Jadi, untuk mengidentifikasi seseorang sebagai ‘amîl
(agen, antek, komprador), tidak lain dengan memonitor tanda-tanda
keagenan yang tampak pada dirinya dari ucapan, perbuatan, sikap atau
kebijakannya. Dengan begitu, bisa diidentifikasi ide, konsepsi,
pandangan dan keyakinannya; corak gerakan dan arah aksinya; dan
kebijakan dan strateginya. Kemudian semua itu bisa dibandingkan dengan
yang dimiliki atau berasal dari asing (para pejabat, lembaga, ahli atau
cendekiawan asing). Jika sama, atau merupakan pengulangan, implementasi
dan tindak lanjut dari apa yang dimiliki atau berasal dari asing itu,
maka itu menunjukkan tanda sebagai ‘amîl.
Bisa juga dengan melihat, ide, ucapan, perbuatan dan kebijakan yang
dibuat, lebih demi kepentingan siapa? Jika ternyata lebih menguntungkan
atau lebih demi kepentingan asing, maka itu adalah salah satu tanda
sebagai ‘amîl.
Bisa juga dengan melihat tingkat kedekatan, kemesraan hubungan,
loyalitas dan kepatuhan. Jika lebih tinggi kepada asing, maka itu juga
salah satu tanda sebagai ‘amîl.
Jika semua itu terjadi sekali, bisa jadi itu sebuah kebetulan, karena
kekeliruan atau kekhilafan. Namun, jika terjadi berkali-kali,
berulang-ulang dan terdapat kekonsistenan dalam suatu kurun waktu, maka
itu bisa diduga kuat bahwa dia benar-benar ‘amîl, agen, antek atau komprador. 


Semua itu tentu memerlukan kekontinuan monitoring (mutâba’ah mustamirrah),
kejelian memilah dan memilih fakta dan informasi serta kemampuan
mengaitkannya satu dengan yang lain; kecerdasan dan kesadaran politik;
dan kesadaran ideologis.

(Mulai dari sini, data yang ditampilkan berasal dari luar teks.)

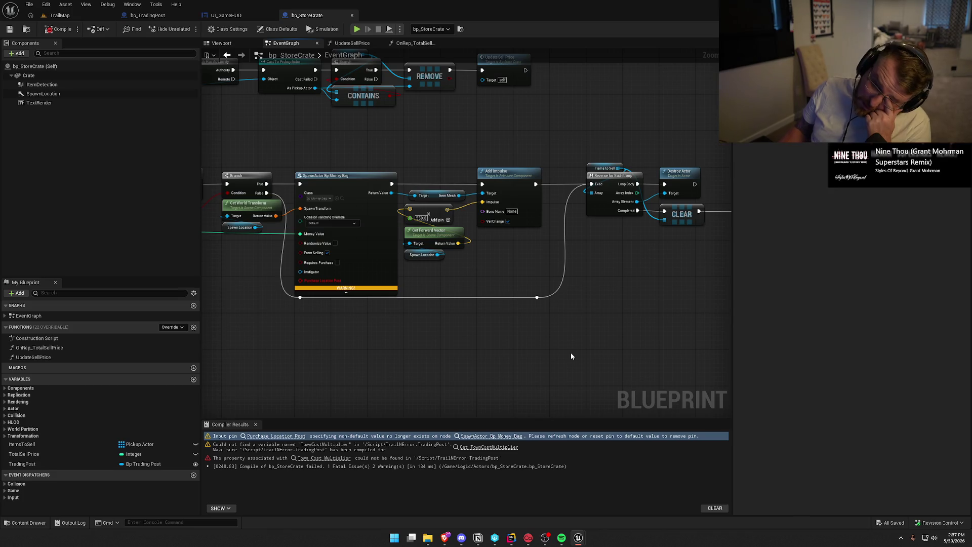
pyautogui.moveTo(590, 338); pyautogui.dragTo(408, 317)
pyautogui.moveTo(657, 237); pyautogui.dragTo(427, 141)
pyautogui.click(427, 141)
# Return to the SpawnActor section, reviewing the Branch, Update Sell Price, SpawnActor and Add Impulse nodes.
pyautogui.moveTo(494, 275); pyautogui.dragTo(607, 279)
pyautogui.scroll(1, 461, 250)
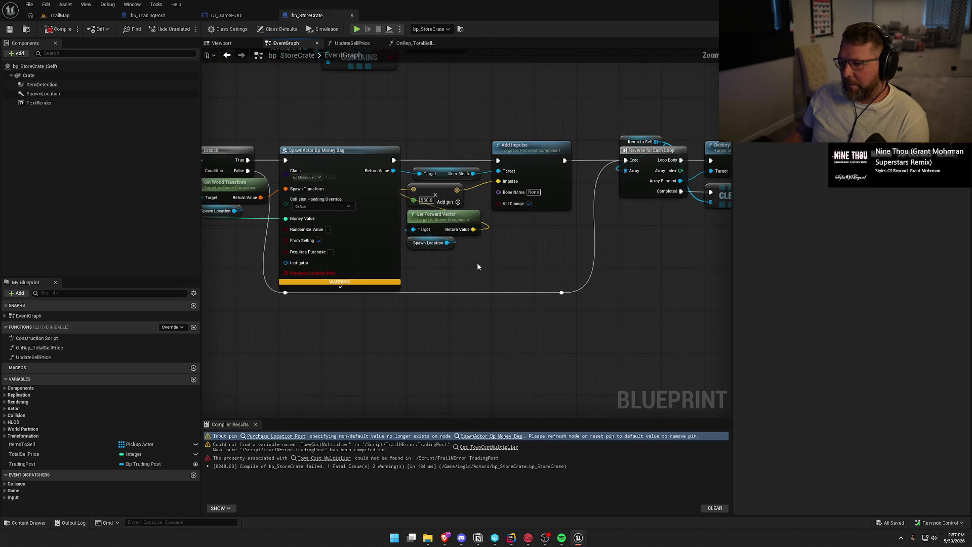
pyautogui.moveTo(476, 263); pyautogui.dragTo(518, 286)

Kemampuan mengidentifikasi ‘amîl, tidak datang begitu 
saja, tetapi terkait dengan faktor pengalaman, pembiasaan, waktu, dan pembinaan.

‘Amîl
(agen, antek, komprador) itu sendiri bisa dikelompokkan menjadi: agen
ideologis dan agen temporer karena kepentingan. Agen temporer karena
kepentingan adalah tipikal orang oportunis. Dalam hal ini faktor
kenikmatan dunia (uang, kekayaan, jabatan dan mungkin juga wanita)
menjadi alat perekrutannya. Hanya saja, sekali dapat direkrut maka
faktor uang, kekayaan, jabatan dan wanita itu bisa dijadikan jerat
untuk mengikatnya menjadi ‘amîl secara terus-menerus. 


Adapun ‘amîl (agen,
antek, komprador) ideologis, pengikat keagenannya adalah faktor
ideologi dan ide. Cara asing merekrut agennya adalah dengan menanamkan
ideologi, ide, tata nilai, sistem dan gaya hidup asing (Barat) kepada
seseorang yang sudah disasar. Hal itu dilakukan melalui pembinaan dan
pendidikan, di antaranya dengan cara pemberian beasiswa; kerjasama
pendidikan; pertukaran pelajar, mahasiswa termasuk perwira (dalam
militer); pertukaran misi kebudayaan; dsb. Dalam konteks ini, biografi
dan riwayat pendidikan seseorang penting diperhatikan. Ingat sebutan
mafia Berkeley. Cara ini dilakukan oleh Amerika secara intensif sejak
pasca PD II. Antek ideologis ini jumlahnya relatif sedikit. Agen
ideologis itu memang dipersiapkan untuk menjadi aktor utama atau aktor
intelektual, termasuk untuk merancang dan mengimplementasikan strategi
dan taktik demi kepentingan asing itu. Agen ideologis ini jauh lebih
berbahaya, karena idelogi, ide, konsepsi, sistem dan gaya hidup asing
(barat) itu telah dia adopsi sepenuhnya. Apa yang dia lakukan sudah
menjadi bagian dari perjuangan ideologinya yang pada faktanya lebih
demi kepentingan asing.

Strategi untuk melawan ‘amîl (agen,
antek, komprador) itu adalah dengan memupus eksistensi dan atau
pengaruhnya di tengah masyarakat. Hal itu dilakukan dengan membongkar
ide, ucapan, perbuatan, sikap dan kebijakan mereka serta menunjukkannya
kepada masyarakat bahwa itu semua demi kepentingan asing. Perlu juga
membongkar jatidiri mereka sebagai ‘amîl
(agen, antek, komprador). Hal itu seperti yang pernah dilakukan Nabi
saw. seperti yang ada dalam berbagai riwayat (lihat tafsir Ibn Katsir
QS Muhamamd: 30). Dengan strategi itu, masyarakat akan mengetahui
mereka sebagai antek asing sehingga hilanglah kepercayaan masyarakat
kepada mereka. Inilah bagian dari kifâh siyâsi (perjuangan politis) yang harus 
dilakukan untuk menyelamatkan umat dari kebusukan dan keburukan ‘umalâ’ (para 
agen, antek, komprador).

(Catatan Penting: Bagi Negara-Negara Barat pada umumnya menganut prinsip no 
free lunch = tidak ada makan siang gratis)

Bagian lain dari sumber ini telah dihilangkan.